Saturday, March 21, 2026

Devuan Linux VERY First Impression

I'm auditioning non-systemd Linux distributions (per this previous post), and the first candidate is Devuan Linux.

My very, very, very early impression is three words long:

Not for beginners.

Here's why:

These days, most Linux distributions are at least as easy as, usually easier than, Microsoft Windoze to install and configure.

Devuan clearly isn't.

The first part is: Get an installation medium with the operating system's image on it, and boot from that medium. I did that by grabbing the Devuan package for my CPU (the Raspberry Pi 5's Arm 64-bit chip), burning it to an SD card, putting the SD card in the Pi (and removing the USB SSD that I normally run the Pi off of), and turning the Pi on.

At the second part, it goes sideways from a novice's point of view, though.

With most Linux distributions, that first boot shows some text scrolling along as the OS does things, then a lovely welcome/configure screen opens up and you do a few simple things like telling it what time zone you're in, what wifi or ethernet network to connect to, etc.
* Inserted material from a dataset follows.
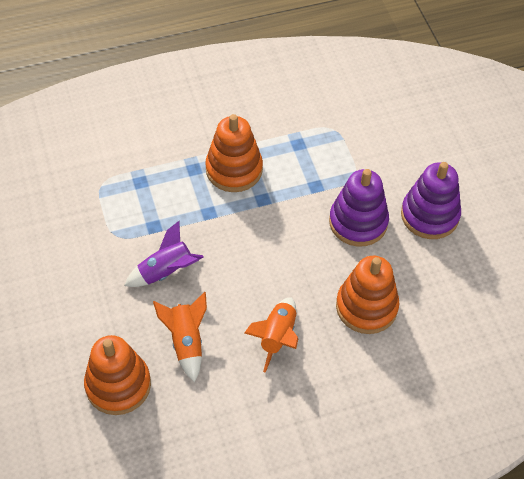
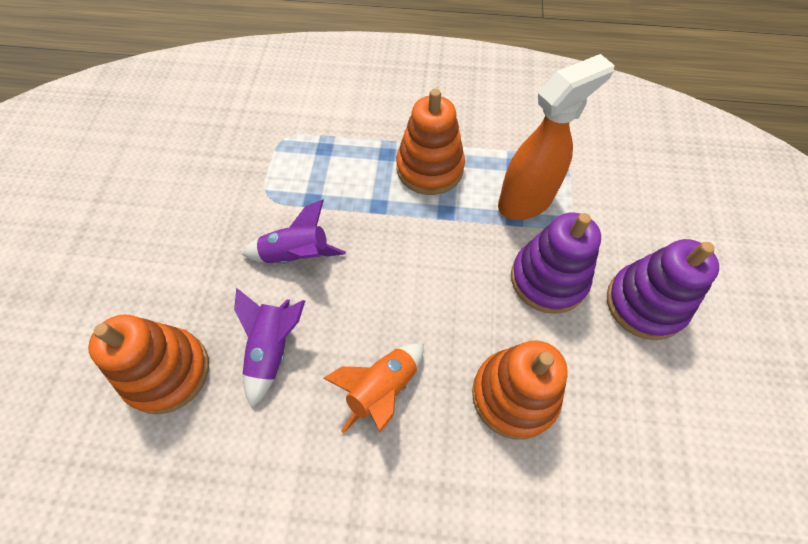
camera: 25 degrees right, 5 degrees up
orange rocket [153,292,207,382] -> purple rocket [234,288,305,408]
none -> orange spray bottle [498,54,615,220]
Boom -- a graphical user interface opens up and you're off and running.

The first thing Devuan does is ask you for your login and password. And of course, having never used this OS before, you don't have a login or password. Looked that one up -- the default login is "devuan" and the default password is "devuan."

And then you're just at a Linux command line after a prompt letting you know you'll need to run menu-config to get any further.
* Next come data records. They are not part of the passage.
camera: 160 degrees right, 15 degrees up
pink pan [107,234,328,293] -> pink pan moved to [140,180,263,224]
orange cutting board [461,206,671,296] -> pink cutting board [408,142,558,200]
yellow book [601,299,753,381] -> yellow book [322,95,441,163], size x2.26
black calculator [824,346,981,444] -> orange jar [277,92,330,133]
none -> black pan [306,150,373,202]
At which point you discover things like:

  1.  That it expects an ethernet, not wifi, connection, and that you're going to have to do some command line stuff outside of menu-config to change that.
  2. That you have to install your graphical user interface of choice (I recommend XFCE, as do others),  which you must have said Internet connection to do.
That's as far as I've gone, because I have some other stuff to do this morning. I may get the installation, up to and through getting an Internet connection, installing a GUI, installing my browser of preference, etc. this weekend. Whenever that gets done, I'll up date you.

None of this is intended as a slam on Devuan -- just as notice that if you are brand new to Linux you may find the installation process intimidating. Variants like Ubuntu and Mint are akin to falling off a log in complexity, so unless you've got a specific reason to be looking at Devuan (such as the systemd thing), I wouldn't recommend Devuan as your first foray.

Side note: All this may be unique to the Raspberry Pi/Arm-64 version. I haven't yet looked at Devuan on an x86 machine; perhaps it has the warm and fuzzy install process!